**Perintah Soal:** Salin kembali teks tentang Keitel dari "Keitel memainkan peran" sampai "akibat plot tersebut[26].", dan ubah sebutan "Mahkamah Kehormatan" menjadi "Dewan Kehormatan".

┌─ Bacaan Latihan

Perencanaan Operasi Barbarossa, telah dimulai secara tentatif oleh Halder dengan menempatkan ulang Tentara Ke-18 ke posisi yang paling mungkin untuk melakukan serangan[21]. Pada 31 Juli 1940, Hitler menggelar sebuah pertemuan dengan Keitel, Halder, Jodl, Raeder, Brauchitsch dan Jeschonnek untuk mendiskusikan invasi jerman lebih lanjut. Para peserta pertemuan tidak keberatan dengan rencana operasi tersebut[22]. Hitler kemudian meminta riset tentang perang untuk segera diselesaikan[23] dan Georg Thomas diberi tanggung jawab untuk menyelesaikan dua riset perekonomian. Riset pertama Thomas menjelaskan tentang permasalahan pasokan bahan bakar dan karet, yang kemudian secara blak-blakan ditentang oleh Keitel dengan alasan Hitler tidak akan mau melihat hasil riset itu. Tentangan dari Keitel kemudian mempengaruhi riset kedua Thomas yang menawarkan rekomendasi untuk melakukan invasi yang didasarkan atas meningkatnnya perekonomian yang sebenarnya hanya dibuat-dibuat saja[24].
Di bulan Januari 1943, sebelum penyerahan terakhir di Stalingrad, Hitler menyetuji pembentukan sebuah komite yang terdiri dari tiga orang yang masing-masingnya mewakili Negara, Komando Tinggi Angkatan bersenjata dan partai sebagai langkah untuk memusatkan kendali perekonomian perang dan front-front peperangan. Komite ini terdiri dari Wilhelm Keitel (Panglima Oberkommando der Wehrmacht), Hans Lammers (Kepala Staf Kekanseliran) dan Martin Bormann (Sekretarit Partai NSDAP). Komite ini kemudian dikenal dengan nama Dreierausschuß, dan mengadakan pertemuan formal sebanyak sebelas kali antara bulan Januari hingga Agustus 1943. Namun Dreierausschuß hanya punya kewenangan yang kecil karena setiap keputusan final akan diputuskan oleh Hitler. Sebagai tambahan Dreierausschuß juga menghadapi ketidaksenangan dari menteri-menteri kabinet yang secara birokrasi lebih memahami wilayah kerjanya ditambah pengaruh para menteri yang sudah mengakar. Sehingga para anggota kabinet memandang Dreierausschuß sebagai ancaman terhadap kekuasaan mereka dan mereka bekerja sama untuk melemahkannya. Karena hasil kerja Dreierausschuß juga tidak membuahkan perubahan, Komite ini akhirnya bubar[25].
Keitel memainkan peran penting setelah gagalnya Plot 20 Juli 1944. Keitel duduk dalam Mahkamah Kehormatan yang menangani keterlibatan para perwira militer yang terlibat dalam plot tersebut termasuk Marsekal Lapangan Erwin von Witzleben, dan menyerahkan mereka yang terlibat ke Mahkamah Rakyat-nya Roland Freisler. Sekitar 7 ribu orang ditangkap dan kebanyakan dari mereka disiksa oleh Gestapo dan sekitar 5 ribu orang dieksekusi akibat plot tersebut[26].

└─
┌─ Cuplikan Data

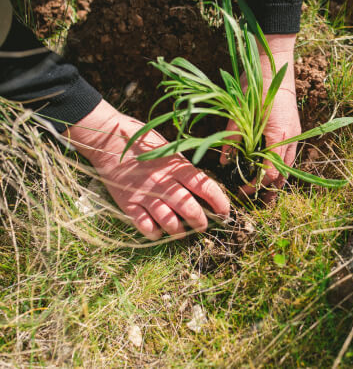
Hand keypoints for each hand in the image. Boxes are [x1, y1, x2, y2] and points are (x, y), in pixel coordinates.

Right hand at [63, 100, 229, 239]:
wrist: (109, 138)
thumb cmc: (144, 142)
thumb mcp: (171, 150)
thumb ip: (184, 169)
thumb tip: (203, 188)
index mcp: (179, 167)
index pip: (207, 188)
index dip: (220, 203)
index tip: (225, 213)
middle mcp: (165, 182)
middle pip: (190, 209)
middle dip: (201, 223)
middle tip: (203, 227)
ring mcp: (146, 194)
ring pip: (169, 221)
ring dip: (179, 231)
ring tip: (181, 232)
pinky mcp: (128, 203)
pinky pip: (144, 225)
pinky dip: (154, 233)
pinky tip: (158, 232)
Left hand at [220, 34, 300, 197]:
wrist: (274, 67)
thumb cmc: (254, 88)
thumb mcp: (238, 114)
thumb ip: (232, 139)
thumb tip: (224, 162)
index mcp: (277, 137)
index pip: (270, 173)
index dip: (256, 186)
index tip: (243, 191)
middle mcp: (290, 139)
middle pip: (283, 174)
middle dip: (270, 190)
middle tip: (256, 200)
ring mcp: (295, 134)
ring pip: (288, 166)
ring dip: (277, 179)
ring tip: (265, 191)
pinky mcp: (294, 129)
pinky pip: (289, 155)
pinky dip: (281, 166)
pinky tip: (271, 169)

└─

**Contoh Penyelesaian:**
Keitel memainkan peran penting setelah gagalnya Plot 20 Juli 1944. Keitel duduk dalam Dewan Kehormatan yang menangani keterlibatan para perwira militer yang terlibat dalam plot tersebut termasuk Marsekal Lapangan Erwin von Witzleben, dan menyerahkan mereka yang terlibat ke Mahkamah Rakyat-nya Roland Freisler. Sekitar 7 ribu orang ditangkap dan kebanyakan dari mereka disiksa oleh Gestapo dan sekitar 5 ribu orang dieksekusi akibat plot tersebut[26].